What is needed
Identify, in the records below, every line where the string "casing" appears, and copy each such line.

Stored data
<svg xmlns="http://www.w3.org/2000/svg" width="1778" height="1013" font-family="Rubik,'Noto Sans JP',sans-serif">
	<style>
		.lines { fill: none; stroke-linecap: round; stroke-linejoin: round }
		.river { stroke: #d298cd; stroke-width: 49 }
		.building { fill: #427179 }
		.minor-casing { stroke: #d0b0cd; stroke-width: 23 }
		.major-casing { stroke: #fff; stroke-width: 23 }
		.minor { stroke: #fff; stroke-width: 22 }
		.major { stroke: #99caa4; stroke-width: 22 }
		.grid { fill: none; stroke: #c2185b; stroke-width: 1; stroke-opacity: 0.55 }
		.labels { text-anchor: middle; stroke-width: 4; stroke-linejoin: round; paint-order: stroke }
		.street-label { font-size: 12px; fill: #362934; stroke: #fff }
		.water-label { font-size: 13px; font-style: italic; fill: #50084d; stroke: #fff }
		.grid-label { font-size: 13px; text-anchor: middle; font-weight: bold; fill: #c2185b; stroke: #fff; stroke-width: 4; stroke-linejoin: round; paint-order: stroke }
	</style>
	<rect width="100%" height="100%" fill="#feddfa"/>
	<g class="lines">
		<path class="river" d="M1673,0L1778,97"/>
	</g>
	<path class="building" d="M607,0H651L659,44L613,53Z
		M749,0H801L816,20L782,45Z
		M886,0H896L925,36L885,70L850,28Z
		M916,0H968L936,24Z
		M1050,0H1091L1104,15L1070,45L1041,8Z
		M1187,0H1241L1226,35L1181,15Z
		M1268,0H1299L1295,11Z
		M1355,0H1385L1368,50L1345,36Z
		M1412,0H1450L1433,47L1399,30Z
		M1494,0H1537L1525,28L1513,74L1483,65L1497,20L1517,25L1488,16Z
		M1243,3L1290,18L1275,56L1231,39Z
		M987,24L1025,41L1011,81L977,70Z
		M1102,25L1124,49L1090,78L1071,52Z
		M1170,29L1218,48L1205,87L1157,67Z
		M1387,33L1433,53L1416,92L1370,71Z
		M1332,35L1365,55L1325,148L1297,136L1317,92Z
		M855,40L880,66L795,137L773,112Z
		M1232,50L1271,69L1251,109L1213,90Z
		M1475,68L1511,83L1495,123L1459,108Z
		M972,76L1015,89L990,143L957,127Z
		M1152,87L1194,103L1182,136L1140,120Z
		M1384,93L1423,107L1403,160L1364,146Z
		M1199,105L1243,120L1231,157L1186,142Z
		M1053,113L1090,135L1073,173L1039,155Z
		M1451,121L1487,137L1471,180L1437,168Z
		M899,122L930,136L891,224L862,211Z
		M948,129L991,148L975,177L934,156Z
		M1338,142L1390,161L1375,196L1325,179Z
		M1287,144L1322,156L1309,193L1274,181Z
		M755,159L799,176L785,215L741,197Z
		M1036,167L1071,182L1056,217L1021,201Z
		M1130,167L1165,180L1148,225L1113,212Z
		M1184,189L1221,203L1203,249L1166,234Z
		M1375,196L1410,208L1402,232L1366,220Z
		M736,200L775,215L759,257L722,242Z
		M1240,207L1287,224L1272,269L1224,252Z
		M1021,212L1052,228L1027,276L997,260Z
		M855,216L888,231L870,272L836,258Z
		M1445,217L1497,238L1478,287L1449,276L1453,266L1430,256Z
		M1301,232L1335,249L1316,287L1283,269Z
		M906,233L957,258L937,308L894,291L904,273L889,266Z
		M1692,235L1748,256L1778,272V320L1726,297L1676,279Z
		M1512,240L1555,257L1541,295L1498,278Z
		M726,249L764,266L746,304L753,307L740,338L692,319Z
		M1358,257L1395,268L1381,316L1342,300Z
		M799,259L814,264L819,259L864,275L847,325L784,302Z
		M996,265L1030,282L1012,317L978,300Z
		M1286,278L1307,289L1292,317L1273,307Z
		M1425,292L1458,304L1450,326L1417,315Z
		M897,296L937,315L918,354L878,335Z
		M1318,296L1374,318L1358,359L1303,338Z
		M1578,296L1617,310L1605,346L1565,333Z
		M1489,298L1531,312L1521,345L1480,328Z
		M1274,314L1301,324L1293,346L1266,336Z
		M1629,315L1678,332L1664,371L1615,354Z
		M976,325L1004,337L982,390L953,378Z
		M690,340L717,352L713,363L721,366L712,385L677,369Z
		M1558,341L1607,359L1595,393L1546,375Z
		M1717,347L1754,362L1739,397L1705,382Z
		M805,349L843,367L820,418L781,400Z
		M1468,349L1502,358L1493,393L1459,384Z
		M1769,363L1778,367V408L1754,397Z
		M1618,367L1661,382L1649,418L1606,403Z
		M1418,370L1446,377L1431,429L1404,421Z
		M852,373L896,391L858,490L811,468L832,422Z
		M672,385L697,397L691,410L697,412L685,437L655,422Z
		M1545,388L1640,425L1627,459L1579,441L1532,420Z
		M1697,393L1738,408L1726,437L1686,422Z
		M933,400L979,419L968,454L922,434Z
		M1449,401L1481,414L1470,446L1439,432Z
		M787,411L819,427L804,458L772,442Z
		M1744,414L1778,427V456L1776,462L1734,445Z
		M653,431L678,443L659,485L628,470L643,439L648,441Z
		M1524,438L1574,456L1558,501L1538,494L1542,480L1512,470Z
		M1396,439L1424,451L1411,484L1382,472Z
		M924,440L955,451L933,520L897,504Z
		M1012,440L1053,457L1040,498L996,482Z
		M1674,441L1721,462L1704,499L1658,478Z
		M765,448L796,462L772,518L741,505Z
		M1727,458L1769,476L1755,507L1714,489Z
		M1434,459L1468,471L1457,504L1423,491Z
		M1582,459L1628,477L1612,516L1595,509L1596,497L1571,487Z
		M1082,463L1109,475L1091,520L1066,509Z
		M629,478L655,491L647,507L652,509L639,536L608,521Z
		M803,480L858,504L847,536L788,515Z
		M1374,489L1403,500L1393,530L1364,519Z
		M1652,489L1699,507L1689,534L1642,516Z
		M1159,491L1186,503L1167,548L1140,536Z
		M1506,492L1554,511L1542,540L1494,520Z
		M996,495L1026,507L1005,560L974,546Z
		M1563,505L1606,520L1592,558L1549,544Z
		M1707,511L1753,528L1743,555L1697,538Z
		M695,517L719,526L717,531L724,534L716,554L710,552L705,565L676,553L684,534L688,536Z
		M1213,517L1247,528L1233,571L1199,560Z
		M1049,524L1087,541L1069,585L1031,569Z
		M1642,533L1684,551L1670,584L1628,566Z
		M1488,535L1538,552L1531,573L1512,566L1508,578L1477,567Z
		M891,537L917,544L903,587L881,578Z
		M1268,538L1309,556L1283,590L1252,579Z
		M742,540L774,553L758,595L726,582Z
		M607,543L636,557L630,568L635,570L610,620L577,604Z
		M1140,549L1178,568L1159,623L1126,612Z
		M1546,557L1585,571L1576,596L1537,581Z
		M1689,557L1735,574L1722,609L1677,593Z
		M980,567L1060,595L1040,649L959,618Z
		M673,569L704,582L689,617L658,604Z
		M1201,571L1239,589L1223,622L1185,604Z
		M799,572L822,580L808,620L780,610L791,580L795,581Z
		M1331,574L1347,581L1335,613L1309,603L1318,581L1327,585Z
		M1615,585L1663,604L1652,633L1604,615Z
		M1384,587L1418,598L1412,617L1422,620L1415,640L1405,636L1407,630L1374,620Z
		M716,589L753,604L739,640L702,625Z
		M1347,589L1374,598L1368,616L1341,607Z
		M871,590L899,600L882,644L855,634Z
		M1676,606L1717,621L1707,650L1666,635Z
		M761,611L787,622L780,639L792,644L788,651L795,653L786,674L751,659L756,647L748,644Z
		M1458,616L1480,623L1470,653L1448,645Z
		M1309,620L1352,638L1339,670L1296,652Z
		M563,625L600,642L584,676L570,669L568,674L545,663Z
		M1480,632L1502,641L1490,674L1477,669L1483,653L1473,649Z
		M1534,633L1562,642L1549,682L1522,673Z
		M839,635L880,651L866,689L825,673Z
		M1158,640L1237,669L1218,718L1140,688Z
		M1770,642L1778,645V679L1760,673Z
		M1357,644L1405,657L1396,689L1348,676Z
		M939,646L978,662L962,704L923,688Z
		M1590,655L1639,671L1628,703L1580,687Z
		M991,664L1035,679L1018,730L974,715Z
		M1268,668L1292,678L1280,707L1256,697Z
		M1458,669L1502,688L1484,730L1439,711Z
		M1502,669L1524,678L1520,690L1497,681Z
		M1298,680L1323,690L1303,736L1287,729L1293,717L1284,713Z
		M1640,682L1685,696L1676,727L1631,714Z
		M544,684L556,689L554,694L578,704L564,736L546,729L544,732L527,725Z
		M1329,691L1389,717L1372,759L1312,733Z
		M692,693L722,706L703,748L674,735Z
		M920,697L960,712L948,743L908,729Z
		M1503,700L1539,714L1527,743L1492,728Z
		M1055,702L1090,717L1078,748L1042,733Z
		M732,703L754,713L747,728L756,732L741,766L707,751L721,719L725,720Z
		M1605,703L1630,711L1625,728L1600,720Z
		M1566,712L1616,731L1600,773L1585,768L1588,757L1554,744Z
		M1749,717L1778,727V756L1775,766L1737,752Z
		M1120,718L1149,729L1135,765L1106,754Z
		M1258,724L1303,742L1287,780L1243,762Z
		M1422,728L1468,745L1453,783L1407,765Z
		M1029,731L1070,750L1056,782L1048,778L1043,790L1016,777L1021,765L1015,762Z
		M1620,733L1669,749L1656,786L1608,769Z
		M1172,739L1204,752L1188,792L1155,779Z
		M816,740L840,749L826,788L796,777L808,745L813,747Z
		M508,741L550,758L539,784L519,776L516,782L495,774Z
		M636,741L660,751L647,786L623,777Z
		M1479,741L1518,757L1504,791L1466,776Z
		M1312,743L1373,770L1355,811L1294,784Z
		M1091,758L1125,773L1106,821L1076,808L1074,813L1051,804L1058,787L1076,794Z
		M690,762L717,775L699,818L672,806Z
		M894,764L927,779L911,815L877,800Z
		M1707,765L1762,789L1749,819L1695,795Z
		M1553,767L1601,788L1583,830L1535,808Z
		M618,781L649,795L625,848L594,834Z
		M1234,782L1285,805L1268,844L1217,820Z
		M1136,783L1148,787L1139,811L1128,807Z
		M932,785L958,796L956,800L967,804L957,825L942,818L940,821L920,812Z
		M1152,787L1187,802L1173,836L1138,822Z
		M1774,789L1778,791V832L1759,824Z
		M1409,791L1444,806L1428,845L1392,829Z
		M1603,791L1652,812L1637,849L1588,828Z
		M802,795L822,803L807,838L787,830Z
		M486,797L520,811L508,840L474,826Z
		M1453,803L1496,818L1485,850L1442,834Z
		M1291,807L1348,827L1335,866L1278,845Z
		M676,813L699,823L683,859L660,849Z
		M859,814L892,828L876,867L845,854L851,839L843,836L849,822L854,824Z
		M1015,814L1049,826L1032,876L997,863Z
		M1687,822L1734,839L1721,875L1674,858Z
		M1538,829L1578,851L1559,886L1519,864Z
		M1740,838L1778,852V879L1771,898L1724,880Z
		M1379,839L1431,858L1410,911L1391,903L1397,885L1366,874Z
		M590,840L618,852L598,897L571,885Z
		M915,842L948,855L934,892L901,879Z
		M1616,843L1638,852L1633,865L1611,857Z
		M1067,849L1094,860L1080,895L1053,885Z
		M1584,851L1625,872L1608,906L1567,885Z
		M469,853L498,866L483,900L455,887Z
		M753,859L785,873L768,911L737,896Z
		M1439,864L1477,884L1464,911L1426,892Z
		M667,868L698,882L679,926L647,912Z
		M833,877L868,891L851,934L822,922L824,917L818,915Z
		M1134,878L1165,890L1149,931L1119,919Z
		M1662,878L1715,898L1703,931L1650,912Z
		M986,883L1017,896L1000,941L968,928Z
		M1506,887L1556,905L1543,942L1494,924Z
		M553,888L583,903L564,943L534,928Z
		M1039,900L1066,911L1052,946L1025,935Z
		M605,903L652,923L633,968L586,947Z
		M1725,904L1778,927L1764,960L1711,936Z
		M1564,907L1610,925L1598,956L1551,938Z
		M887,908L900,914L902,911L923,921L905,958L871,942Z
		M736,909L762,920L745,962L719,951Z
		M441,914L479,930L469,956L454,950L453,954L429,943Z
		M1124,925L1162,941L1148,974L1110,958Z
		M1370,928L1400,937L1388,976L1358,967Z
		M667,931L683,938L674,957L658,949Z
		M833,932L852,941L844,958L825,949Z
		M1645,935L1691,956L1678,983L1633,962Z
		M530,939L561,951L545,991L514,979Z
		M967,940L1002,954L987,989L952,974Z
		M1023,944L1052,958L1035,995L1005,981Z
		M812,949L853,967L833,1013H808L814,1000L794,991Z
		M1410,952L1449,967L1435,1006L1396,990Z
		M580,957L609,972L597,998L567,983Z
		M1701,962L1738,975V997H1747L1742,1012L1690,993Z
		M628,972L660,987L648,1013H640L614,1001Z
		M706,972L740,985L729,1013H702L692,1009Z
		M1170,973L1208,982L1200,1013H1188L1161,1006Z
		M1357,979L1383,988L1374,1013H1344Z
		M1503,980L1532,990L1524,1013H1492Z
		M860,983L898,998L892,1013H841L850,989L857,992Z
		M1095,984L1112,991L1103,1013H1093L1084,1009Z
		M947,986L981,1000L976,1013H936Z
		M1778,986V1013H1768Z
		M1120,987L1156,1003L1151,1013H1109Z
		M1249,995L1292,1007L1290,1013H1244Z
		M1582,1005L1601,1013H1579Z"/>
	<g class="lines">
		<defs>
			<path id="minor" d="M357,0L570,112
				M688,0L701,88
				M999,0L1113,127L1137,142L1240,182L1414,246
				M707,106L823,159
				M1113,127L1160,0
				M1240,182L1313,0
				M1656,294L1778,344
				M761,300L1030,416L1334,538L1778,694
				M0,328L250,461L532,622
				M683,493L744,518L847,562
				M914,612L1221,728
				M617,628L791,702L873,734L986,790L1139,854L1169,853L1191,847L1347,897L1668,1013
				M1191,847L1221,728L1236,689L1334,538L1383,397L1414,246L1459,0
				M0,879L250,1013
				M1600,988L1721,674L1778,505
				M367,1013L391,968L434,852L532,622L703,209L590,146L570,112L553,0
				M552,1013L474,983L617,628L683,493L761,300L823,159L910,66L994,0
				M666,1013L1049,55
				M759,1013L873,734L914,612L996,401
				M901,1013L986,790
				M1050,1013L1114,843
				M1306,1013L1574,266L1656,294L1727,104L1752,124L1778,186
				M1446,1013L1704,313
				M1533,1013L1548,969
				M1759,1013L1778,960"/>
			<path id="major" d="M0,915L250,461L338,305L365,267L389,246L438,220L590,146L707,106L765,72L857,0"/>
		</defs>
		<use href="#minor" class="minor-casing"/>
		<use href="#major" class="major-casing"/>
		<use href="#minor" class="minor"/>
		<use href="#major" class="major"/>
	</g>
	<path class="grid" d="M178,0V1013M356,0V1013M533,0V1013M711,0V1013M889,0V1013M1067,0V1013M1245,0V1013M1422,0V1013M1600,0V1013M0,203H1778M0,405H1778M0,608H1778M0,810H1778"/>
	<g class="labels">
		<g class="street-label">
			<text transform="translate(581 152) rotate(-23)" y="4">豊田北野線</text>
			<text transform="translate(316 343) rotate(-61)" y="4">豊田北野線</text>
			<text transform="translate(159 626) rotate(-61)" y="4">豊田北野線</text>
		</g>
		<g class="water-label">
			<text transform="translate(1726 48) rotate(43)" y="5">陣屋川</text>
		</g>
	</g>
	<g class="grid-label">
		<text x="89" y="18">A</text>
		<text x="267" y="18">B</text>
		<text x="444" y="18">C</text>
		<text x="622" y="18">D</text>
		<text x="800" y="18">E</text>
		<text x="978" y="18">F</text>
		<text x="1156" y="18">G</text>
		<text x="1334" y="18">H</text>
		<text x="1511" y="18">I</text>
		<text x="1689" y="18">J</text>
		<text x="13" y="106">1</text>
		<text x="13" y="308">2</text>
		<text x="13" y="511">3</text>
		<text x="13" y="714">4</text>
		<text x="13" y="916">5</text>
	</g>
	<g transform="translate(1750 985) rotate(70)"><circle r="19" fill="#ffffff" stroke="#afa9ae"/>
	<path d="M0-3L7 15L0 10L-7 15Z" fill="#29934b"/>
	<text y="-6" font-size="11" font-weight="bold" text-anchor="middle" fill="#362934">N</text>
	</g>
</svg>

Output of the exercise
		.minor-casing { stroke: #d0b0cd; stroke-width: 23 }
		.major-casing { stroke: #fff; stroke-width: 23 }
		<use href="#minor" class="minor-casing"/>
		<use href="#major" class="major-casing"/>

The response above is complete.